**Task to complete**
Make an exact copy of all the records that follow, apart from the pictures.

**Dataset records**
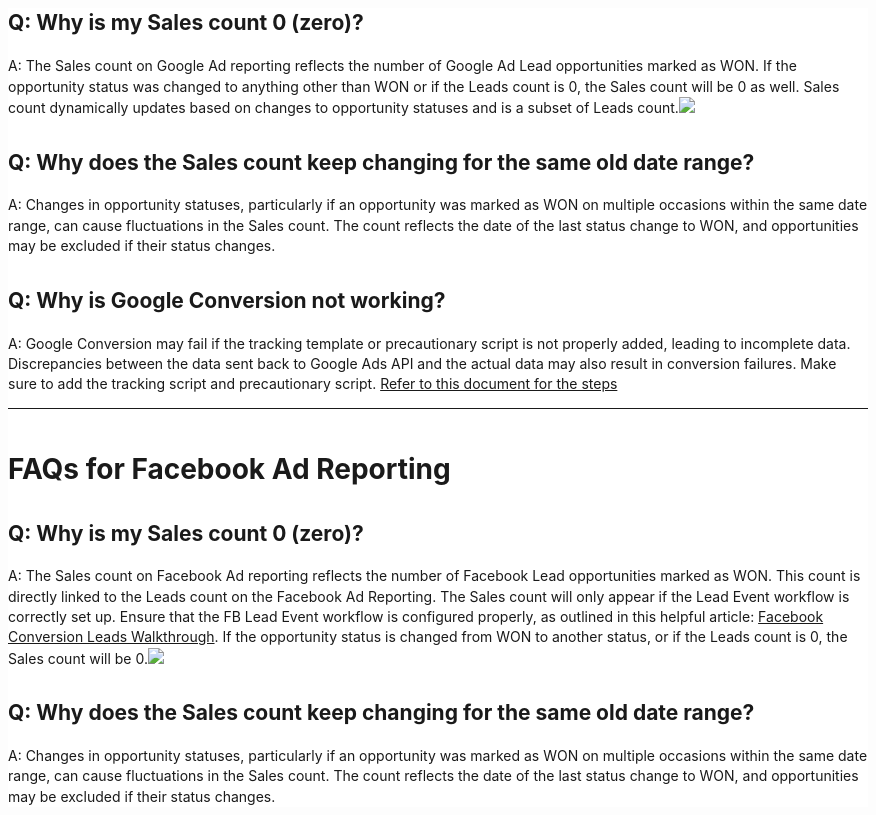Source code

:   
## **Q: Why is my Sales count 0 (zero)?**

  
A: The Sales count on Google Ad reporting reflects the number of Google Ad Lead opportunities marked as WON. If the opportunity status was changed to anything other than WON or if the Leads count is 0, the Sales count will be 0 as well. Sales count dynamically updates based on changes to opportunity statuses and is a subset of Leads count.![](https://s3.amazonaws.com/cdn.freshdesk.com/data/helpdesk/attachments/production/155022504053/original/5LhXHinEtn08ioK9xwj5Zb8AJadPou5kUA.png?1709886279)

  
## **Q: Why does the Sales count keep changing for the same old date range?**

  
A: Changes in opportunity statuses, particularly if an opportunity was marked as WON on multiple occasions within the same date range, can cause fluctuations in the Sales count. The count reflects the date of the last status change to WON, and opportunities may be excluded if their status changes.

  
## **Q: Why is Google Conversion not working?**

  
A: Google Conversion may fail if the tracking template or precautionary script is not properly added, leading to incomplete data. Discrepancies between the data sent back to Google Ads API and the actual data may also result in conversion failures. Make sure to add the tracking script and precautionary script. [Refer to this document for the steps](https://help.gohighlevel.com/support/solutions/articles/48001219312-how-to-set-up-google-ad-reporting#Few-Important-things%C2%A0) 

  
---

  
# **FAQs for Facebook Ad Reporting**

## **Q: Why is my Sales count 0 (zero)?**

A: The Sales count on Facebook Ad reporting reflects the number of Facebook Lead opportunities marked as WON. This count is directly linked to the Leads count on the Facebook Ad Reporting. The Sales count will only appear if the Lead Event workflow is correctly set up. Ensure that the FB Lead Event workflow is configured properly, as outlined in this helpful article: [Facebook Conversion Leads Walkthrough](https://help.gohighlevel.com/support/solutions/articles/48001233833-facebook-conversion-leads-walkthrough). If the opportunity status is changed from WON to another status, or if the Leads count is 0, the Sales count will be 0.![](https://s3.amazonaws.com/cdn.freshdesk.com/data/helpdesk/attachments/production/155022504285/original/O54nx9FDRud9JKgdPpvqhxxtSnFI_69RKQ.png?1709886391)

## **Q: Why does the Sales count keep changing for the same old date range?**

A: Changes in opportunity statuses, particularly if an opportunity was marked as WON on multiple occasions within the same date range, can cause fluctuations in the Sales count. The count reflects the date of the last status change to WON, and opportunities may be excluded if their status changes.
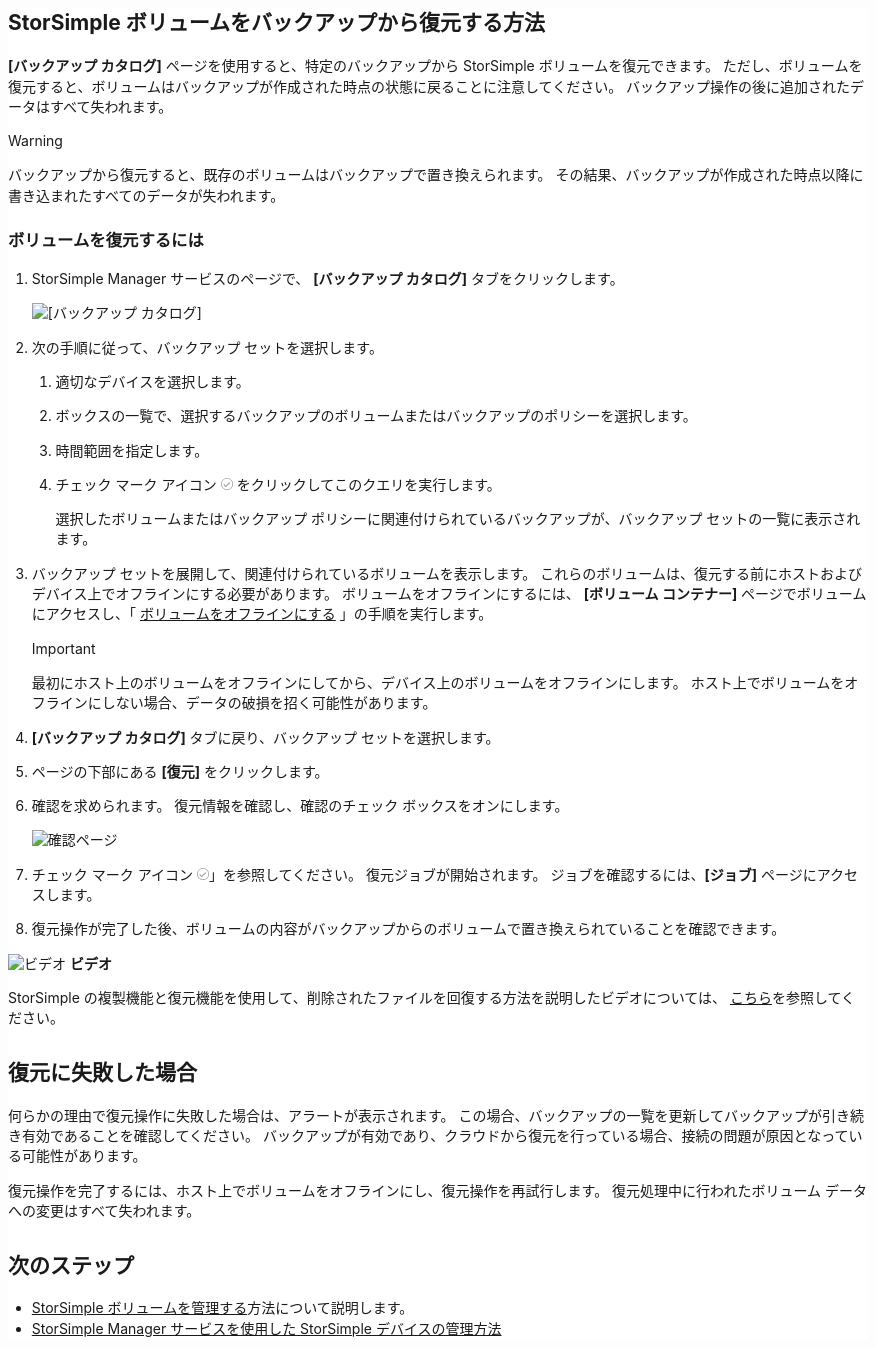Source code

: ## <a name="how-to-restore-your-storsimple-volume-from-a-backup"></a>StorSimple ボリュームをバックアップから復元する方法
**[バックアップ カタログ]** ページを使用すると、特定のバックアップから StorSimple ボリュームを復元できます。 ただし、ボリュームを復元すると、ボリュームはバックアップが作成された時点の状態に戻ることに注意してください。 バックアップ操作の後に追加されたデータはすべて失われます。

> [!WARNING]
> バックアップから復元すると、既存のボリュームはバックアップで置き換えられます。 その結果、バックアップが作成された時点以降に書き込まれたすべてのデータが失われます。
> 
> 

### <a name="to-restore-your-volume"></a>ボリュームを復元するには
1. StorSimple Manager サービスのページで、 **[バックアップ カタログ]** タブをクリックします。
   
    ![[バックアップ カタログ]](./media/storsimple-restore-from-backup-set-u2/restore.png)
2. 次の手順に従って、バックアップ セットを選択します。
   
   1. 適切なデバイスを選択します。
   2. ボックスの一覧で、選択するバックアップのボリュームまたはバックアップのポリシーを選択します。
   3. 時間範囲を指定します。
   4. チェック マーク アイコン  ![チェック マーク アイコン](./media/storsimple-restore-from-backup-set-u2/HCS_CheckIcon.png) をクリックしてこのクエリを実行します。
      
      選択したボリュームまたはバックアップ ポリシーに関連付けられているバックアップが、バックアップ セットの一覧に表示されます。
3. バックアップ セットを展開して、関連付けられているボリュームを表示します。 これらのボリュームは、復元する前にホストおよびデバイス上でオフラインにする必要があります。 ボリュームをオフラインにするには、 **[ボリューム コンテナー]** ページでボリュームにアクセスし、「 [ボリュームをオフラインにする](storsimple-manage-volumes-u2.md#take-a-volume-offline) 」の手順を実行します。
   
   > [!IMPORTANT]
   > 最初にホスト上のボリュームをオフラインにしてから、デバイス上のボリュームをオフラインにします。 ホスト上でボリュームをオフラインにしない場合、データの破損を招く可能性があります。
   > 
   > 
4. **[バックアップ カタログ]** タブに戻り、バックアップ セットを選択します。
5. ページの下部にある **[復元]** をクリックします。
6. 確認を求められます。 復元情報を確認し、確認のチェック ボックスをオンにします。
   
    ![確認ページ](./media/storsimple-restore-from-backup-set-u2/ConfirmRestore.png)
7. チェック マーク アイコン ![チェック マーク アイコン](./media/storsimple-restore-from-backup-set-u2/HCS_CheckIcon.png)」を参照してください。 復元ジョブが開始されます。 ジョブを確認するには、**[ジョブ]** ページにアクセスします。 
8. 復元操作が完了した後、ボリュームの内容がバックアップからのボリュームで置き換えられていることを確認できます。

![ビデオ](./media/storsimple-restore-from-backup-set-u2/Video_icon.png) **ビデオ**

StorSimple の複製機能と復元機能を使用して、削除されたファイルを回復する方法を説明したビデオについては、 [こちら](https://azure.microsoft.com/documentation/videos/storsimple-recover-deleted-files-with-storsimple/)を参照してください。

## <a name="if-the-restore-fails"></a>復元に失敗した場合
何らかの理由で復元操作に失敗した場合は、アラートが表示されます。 この場合、バックアップの一覧を更新してバックアップが引き続き有効であることを確認してください。 バックアップが有効であり、クラウドから復元を行っている場合、接続の問題が原因となっている可能性があります。 

復元操作を完了するには、ホスト上でボリュームをオフラインにし、復元操作を再試行します。 復元処理中に行われたボリューム データへの変更はすべて失われます。

## <a name="next-steps"></a>次のステップ
* [StorSimple ボリュームを管理する](storsimple-manage-volumes-u2.md)方法について説明します。
* [StorSimple Manager サービスを使用した StorSimple デバイスの管理方法](storsimple-manager-service-administration.md)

**Response to this task**
Source code

:   
## **Q: Why is my Sales count 0 (zero)?**

  
A: The Sales count on Google Ad reporting reflects the number of Google Ad Lead opportunities marked as WON. If the opportunity status was changed to anything other than WON or if the Leads count is 0, the Sales count will be 0 as well. Sales count dynamically updates based on changes to opportunity statuses and is a subset of Leads count.![](https://s3.amazonaws.com/cdn.freshdesk.com/data/helpdesk/attachments/production/155022504053/original/5LhXHinEtn08ioK9xwj5Zb8AJadPou5kUA.png?1709886279)

  
## **Q: Why does the Sales count keep changing for the same old date range?**

  
A: Changes in opportunity statuses, particularly if an opportunity was marked as WON on multiple occasions within the same date range, can cause fluctuations in the Sales count. The count reflects the date of the last status change to WON, and opportunities may be excluded if their status changes.

  
## **Q: Why is Google Conversion not working?**

  
A: Google Conversion may fail if the tracking template or precautionary script is not properly added, leading to incomplete data. Discrepancies between the data sent back to Google Ads API and the actual data may also result in conversion failures. Make sure to add the tracking script and precautionary script. [Refer to this document for the steps](https://help.gohighlevel.com/support/solutions/articles/48001219312-how-to-set-up-google-ad-reporting#Few-Important-things%C2%A0) 

  
---

  
# **FAQs for Facebook Ad Reporting**

## **Q: Why is my Sales count 0 (zero)?**

A: The Sales count on Facebook Ad reporting reflects the number of Facebook Lead opportunities marked as WON. This count is directly linked to the Leads count on the Facebook Ad Reporting. The Sales count will only appear if the Lead Event workflow is correctly set up. Ensure that the FB Lead Event workflow is configured properly, as outlined in this helpful article: [Facebook Conversion Leads Walkthrough](https://help.gohighlevel.com/support/solutions/articles/48001233833-facebook-conversion-leads-walkthrough). If the opportunity status is changed from WON to another status, or if the Leads count is 0, the Sales count will be 0.![](https://s3.amazonaws.com/cdn.freshdesk.com/data/helpdesk/attachments/production/155022504285/original/O54nx9FDRud9JKgdPpvqhxxtSnFI_69RKQ.png?1709886391)

## **Q: Why does the Sales count keep changing for the same old date range?**

A: Changes in opportunity statuses, particularly if an opportunity was marked as WON on multiple occasions within the same date range, can cause fluctuations in the Sales count. The count reflects the date of the last status change to WON, and opportunities may be excluded if their status changes.
Source code

: ## <a name="how-to-restore-your-storsimple-volume-from-a-backup"></a>StorSimple ボリュームをバックアップから復元する方法
**[バックアップ カタログ]** ページを使用すると、特定のバックアップから StorSimple ボリュームを復元できます。 ただし、ボリュームを復元すると、ボリュームはバックアップが作成された時点の状態に戻ることに注意してください。 バックアップ操作の後に追加されたデータはすべて失われます。

> [!WARNING]
> バックアップから復元すると、既存のボリュームはバックアップで置き換えられます。 その結果、バックアップが作成された時点以降に書き込まれたすべてのデータが失われます。
> 
> 

### <a name="to-restore-your-volume"></a>ボリュームを復元するには
1. StorSimple Manager サービスのページで、 **[バックアップ カタログ]** タブをクリックします。
   
    ![[バックアップ カタログ]](./media/storsimple-restore-from-backup-set-u2/restore.png)
2. 次の手順に従って、バックアップ セットを選択します。
   
   1. 適切なデバイスを選択します。
   2. ボックスの一覧で、選択するバックアップのボリュームまたはバックアップのポリシーを選択します。
   3. 時間範囲を指定します。
   4. チェック マーク アイコン  ![チェック マーク アイコン](./media/storsimple-restore-from-backup-set-u2/HCS_CheckIcon.png) をクリックしてこのクエリを実行します。
      
      選択したボリュームまたはバックアップ ポリシーに関連付けられているバックアップが、バックアップ セットの一覧に表示されます。
3. バックアップ セットを展開して、関連付けられているボリュームを表示します。 これらのボリュームは、復元する前にホストおよびデバイス上でオフラインにする必要があります。 ボリュームをオフラインにするには、 **[ボリューム コンテナー]** ページでボリュームにアクセスし、「 [ボリュームをオフラインにする](storsimple-manage-volumes-u2.md#take-a-volume-offline) 」の手順を実行します。
   
   > [!IMPORTANT]
   > 最初にホスト上のボリュームをオフラインにしてから、デバイス上のボリュームをオフラインにします。 ホスト上でボリュームをオフラインにしない場合、データの破損を招く可能性があります。
   > 
   > 
4. **[バックアップ カタログ]** タブに戻り、バックアップ セットを選択します。
5. ページの下部にある **[復元]** をクリックします。
6. 確認を求められます。 復元情報を確認し、確認のチェック ボックスをオンにします。
   
    ![確認ページ](./media/storsimple-restore-from-backup-set-u2/ConfirmRestore.png)
7. チェック マーク アイコン ![チェック マーク アイコン](./media/storsimple-restore-from-backup-set-u2/HCS_CheckIcon.png)」を参照してください。 復元ジョブが開始されます。 ジョブを確認するには、**[ジョブ]** ページにアクセスします。 
8. 復元操作が完了した後、ボリュームの内容がバックアップからのボリュームで置き換えられていることを確認できます。

![ビデオ](./media/storsimple-restore-from-backup-set-u2/Video_icon.png) **ビデオ**

StorSimple の複製機能と復元機能を使用して、削除されたファイルを回復する方法を説明したビデオについては、 [こちら](https://azure.microsoft.com/documentation/videos/storsimple-recover-deleted-files-with-storsimple/)を参照してください。

## <a name="if-the-restore-fails"></a>復元に失敗した場合
何らかの理由で復元操作に失敗した場合は、アラートが表示されます。 この場合、バックアップの一覧を更新してバックアップが引き続き有効であることを確認してください。 バックアップが有効であり、クラウドから復元を行っている場合、接続の問題が原因となっている可能性があります。 

復元操作を完了するには、ホスト上でボリュームをオフラインにし、復元操作を再試行します。 復元処理中に行われたボリューム データへの変更はすべて失われます。

## <a name="next-steps"></a>次のステップ
* [StorSimple ボリュームを管理する](storsimple-manage-volumes-u2.md)方法について説明します。
* [StorSimple Manager サービスを使用した StorSimple デバイスの管理方法](storsimple-manager-service-administration.md)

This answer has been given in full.